Les grévistes de la mine de platine de Marikana
(nord) ont arraché entre 11 et 22% d'augmentation dans un accord signé
tard mardi soir, qui met fin à près de six semaines d'une grève
sanglante qui a fait trembler l'Afrique du Sud lorsque la police a tué
34 mineurs le 16 août.
Les mineurs du site exploité par le groupe britannique Lonmin devraient
reprendre le travail jeudi. "Les travailleurs sont très contents de cet
accord, et nous pensons que ce qui c'est passé ici est une vraie
victoire pour les travailleurs, et ils vont reprendre le travail jeudi
matin", a indiqué à la presse l'évêque anglican Jo Seoka, le principal
médiateur religieux, mardi en fin d'après-midi.
Il a fallu
encore plusieurs heures de négociation pour que toutes les parties
acceptent d'apposer leur paraphe sur le document de trois pages
contenant des augmentations pour les 24.000 salariés non membres de
l'encadrement. 22% pour les foreurs, 15% pour les mineurs de base, 11%
pour les autres, selon l'accord.
Lonmin compte 28.000 salariés
sur le site. Le groupe s'est défendu de créer un précédent gênant,
justifiant "des mesures extraordinaires prises en réponse à une
situation extraordinaire". Il était confiant que les salariés reprennent
leur travail jeudi, ce qui leur donnera droit à uUne prime unique de
2.000 rands (190 euros). "Nous sommes très contents d'annoncer la
conclusion de cette difficile négociation", a déclaré aux médias Abey
Kgotle, directeur exécutif pour les affaires générales, après une séance
de signature devant les caméras, conclue par des négociateurs,
apparemment émus et fatigués, se serrant la main, avant de prier
ensemble.
Les déclarations après la signature ont montré combien
le conflit laissera de traces: sur l'entreprise, sur le statut contesté
de la puissante fédération minière du syndicat NUM et, plus largement,
sur l'Afrique du Sud.
Afzul Soobedaar, médiateur de la
commission d'arbitrage des conflits du travail, a espéré que l'accord
"puisse restaurer les possibles dégâts" de cette grève sur l'image du
pays à l'étranger. En fin d'après-midi, les mineurs réunis dans un stade
avaient explosé de joie à l'annonce de l'accord. Ils avaient entamé des
danses, avec des parapluies au lieu des bâtons habituels, la police
ayant confisqué toutes les armes traditionnelles samedi.
Un
jeune homme a écrit sur sa main "mission accomplie" à l'attention des
caméras de télévision, alors que Mgr Seoka annonçait l'accord. Mais tous
ne sont pas ravis: Honesty, 26 ans, fait partie des gens qui ont été
arrêtés après la fusillade du 16 août, et a passé deux semaines en
prison. Il affirme qu'il est décidé à retourner au travail jeudi, mais
est amer. "Je ne me sens pas bien, parce qu'il y a pas assez d'argent et
parce que le 16 (août) la police et la direction nous ont tués parce
que nous voulions de l'argent. Je ne vais pas faire la fête (...) parce
que nous n'avons pas obtenu 12.500" rands (1.170 euros) nets, la
revendication sur laquelle les grévistes restaient arc-boutés depuis des
semaines.
Les foreurs, qui avaient débuté le mouvement le 10
août, obtiendront finalement un peu plus de 11.000 rands (1.035 euros)

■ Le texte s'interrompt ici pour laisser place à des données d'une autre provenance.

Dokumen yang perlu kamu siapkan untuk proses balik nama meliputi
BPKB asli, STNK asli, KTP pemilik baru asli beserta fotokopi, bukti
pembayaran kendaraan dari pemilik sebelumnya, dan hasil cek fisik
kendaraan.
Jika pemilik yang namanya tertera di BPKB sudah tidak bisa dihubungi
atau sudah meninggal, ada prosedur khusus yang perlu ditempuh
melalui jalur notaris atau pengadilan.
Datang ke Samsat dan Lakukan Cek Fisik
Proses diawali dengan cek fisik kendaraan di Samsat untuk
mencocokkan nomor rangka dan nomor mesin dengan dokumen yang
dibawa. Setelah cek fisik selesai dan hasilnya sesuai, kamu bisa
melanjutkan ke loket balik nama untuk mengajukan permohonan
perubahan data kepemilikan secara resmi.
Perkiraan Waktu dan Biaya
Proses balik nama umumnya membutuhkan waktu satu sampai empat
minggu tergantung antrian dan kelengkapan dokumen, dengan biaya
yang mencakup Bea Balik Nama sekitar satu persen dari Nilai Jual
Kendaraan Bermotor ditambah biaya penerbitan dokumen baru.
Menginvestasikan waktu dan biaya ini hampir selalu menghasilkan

bruts. Inquiet des conséquences pour l'économie nationale, le
gouvernement avait mis la pression sur les négociateurs et mené de
massives opérations de maintien de l'ordre ce week-end, interdisant
notamment aux grévistes de se réunir.
Le conflit salarial de
Marikana avait débuté le 10 août par une grève sauvage de 3.000 foreurs.

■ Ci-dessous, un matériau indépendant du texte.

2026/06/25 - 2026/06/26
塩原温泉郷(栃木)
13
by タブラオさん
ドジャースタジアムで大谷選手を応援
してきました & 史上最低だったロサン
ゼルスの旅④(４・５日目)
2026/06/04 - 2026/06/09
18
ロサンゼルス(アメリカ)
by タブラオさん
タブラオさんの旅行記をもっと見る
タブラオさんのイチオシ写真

Il a d'abord fait 10 morts dans des affrontements intersyndicaux, entre
le 10 et le 12 août. Le 16 août, la police a tiré sur des mineurs,
faisant 34 morts, plongeant l'Afrique du Sud en état de choc.
Ce
massacre a enflammé la "ceinture de platine" de la région de
Rustenburg, provoquant grèves et arrêts de production de plusieurs
géants du secteur, mais aussi dans des mines de chrome et dans une mine
d'or. Outre Marikana, la mine d'or de KDC West, exploitée par le groupe
Gold Fields au sud-ouest de Johannesburg, restait paralysée par une
grève mardi.
La plupart des autres mines ont rouvert ces
derniers jours, notamment les cinq sites du numéro un mondial du platine
Amplats, filiale du géant minier Anglo American, qui avaient été fermés
le 12 septembre.
La direction d'Amplats a menacé de licencier
le personnel qui ne se rendrait pas au travail mercredi, notant que de
"nombreux" mineurs n'avaient pas pointé mardi. Sa porte-parole Mpumi
Sithole n'était pas en mesure de donner de chiffre.